# is it possible....

## honeymak

to limit some accounts NOT to be su by any others except root?

i don't mean the capability of running the su command

e.g. i want user account A that will never be su by user account B who is capable of running su command

so,

root can su - A

while 

userB CANNOT su - A AND userB CAN su - C

 :Embarassed: 

----------

## shazeal

Dont tell userB userA's password? Sorry its hard to see why you would want a system like this in the first place?

----------

## honeymak

when auditors are at your back,

u know why

----------

## rainer

Isn't that what the wheel group is good for?
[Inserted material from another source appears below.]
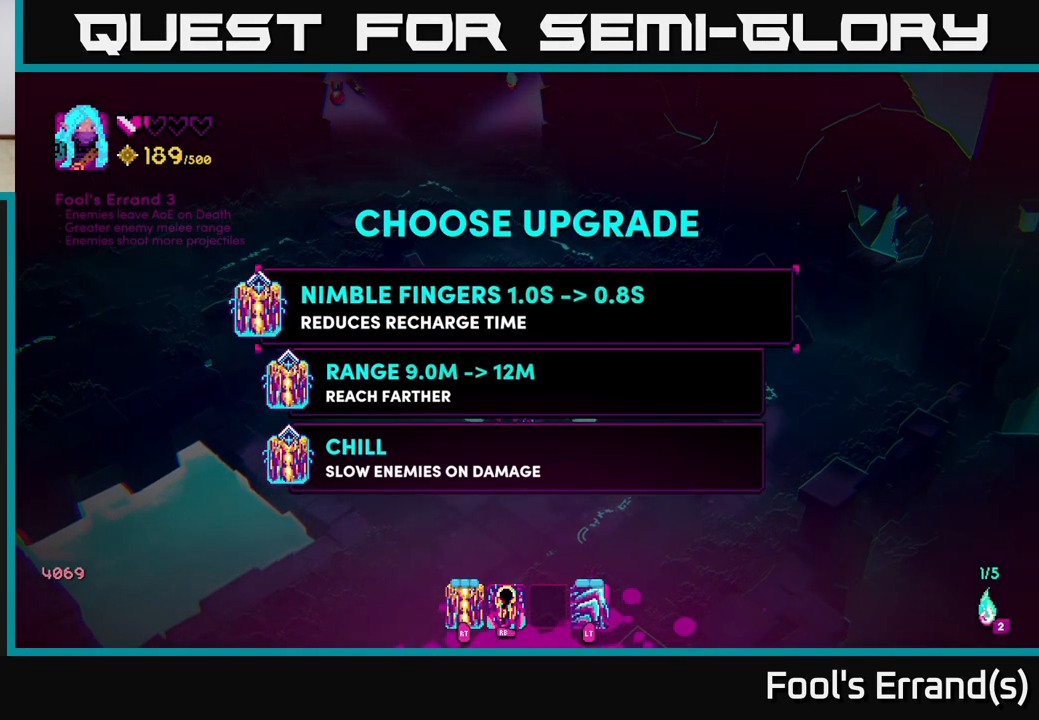
{"buttons": [], "left_stick": "center", "right_stick": "center", "events": [[100, "left_stick", "down"], [250, "left_stick", "center"], [317, "left_stick", "up"], [467, "left_stick", "center"]]}
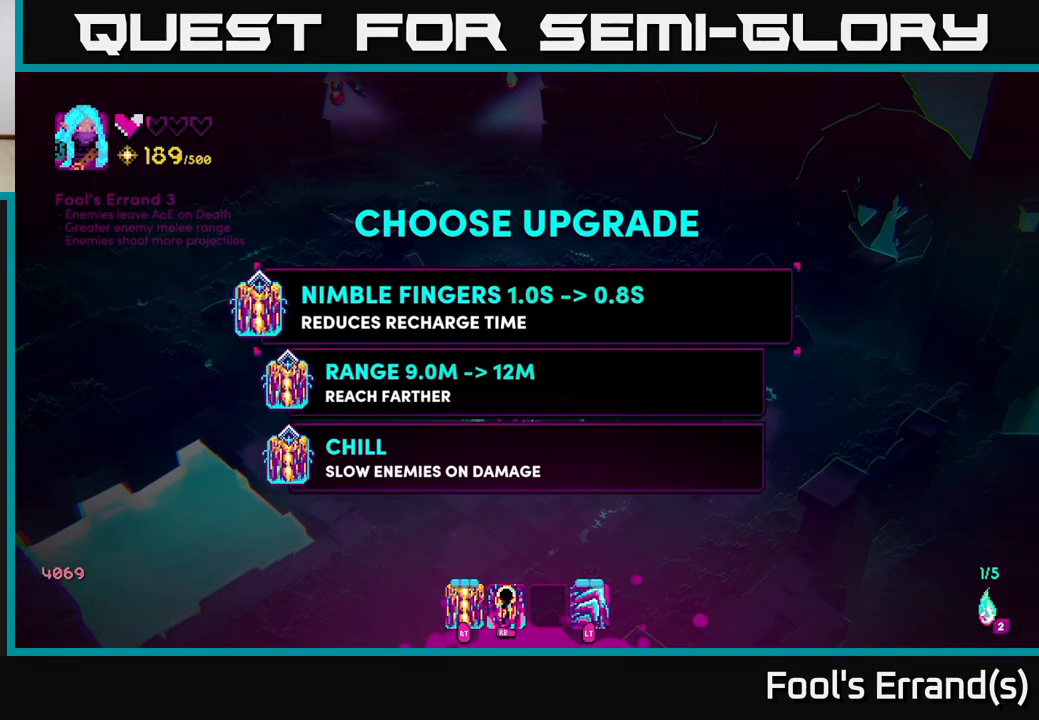
{"buttons": [], "left_stick": "down-right", "right_stick": "center", "events": [[150, "A", "down"], [233, "A", "up"], [317, "left_stick", "down-right"]]}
User A  -->  member of wheel group  -->  can su

User B  -->  not member of wheel group  -->  cannot su

I'm not sitting in front of my Gentoo machine right now - but that's what I remember...

----------

## wthrowe

Use sudo instead of su.  It allows finer grained control of who can do what as whom.

----------

## honeymak

hm.....seems this is the missing use case for su/sudo design

i am not needing any capability to be doing anything as anyone

i just want certain accounts that CANNOT be su-ed by any others except root

u may say 'deny to be su-ed except root'

 :Embarassed: 

----------

## rainer

Not sure whether I understand. What do you mean with "be su-ed by any others"?

Probably your problem can be solved by rights allocation.

----------

## wthrowe

I still think sudo can do what you want, although you might have to list all the allowed users.  Something like (UNTESTED)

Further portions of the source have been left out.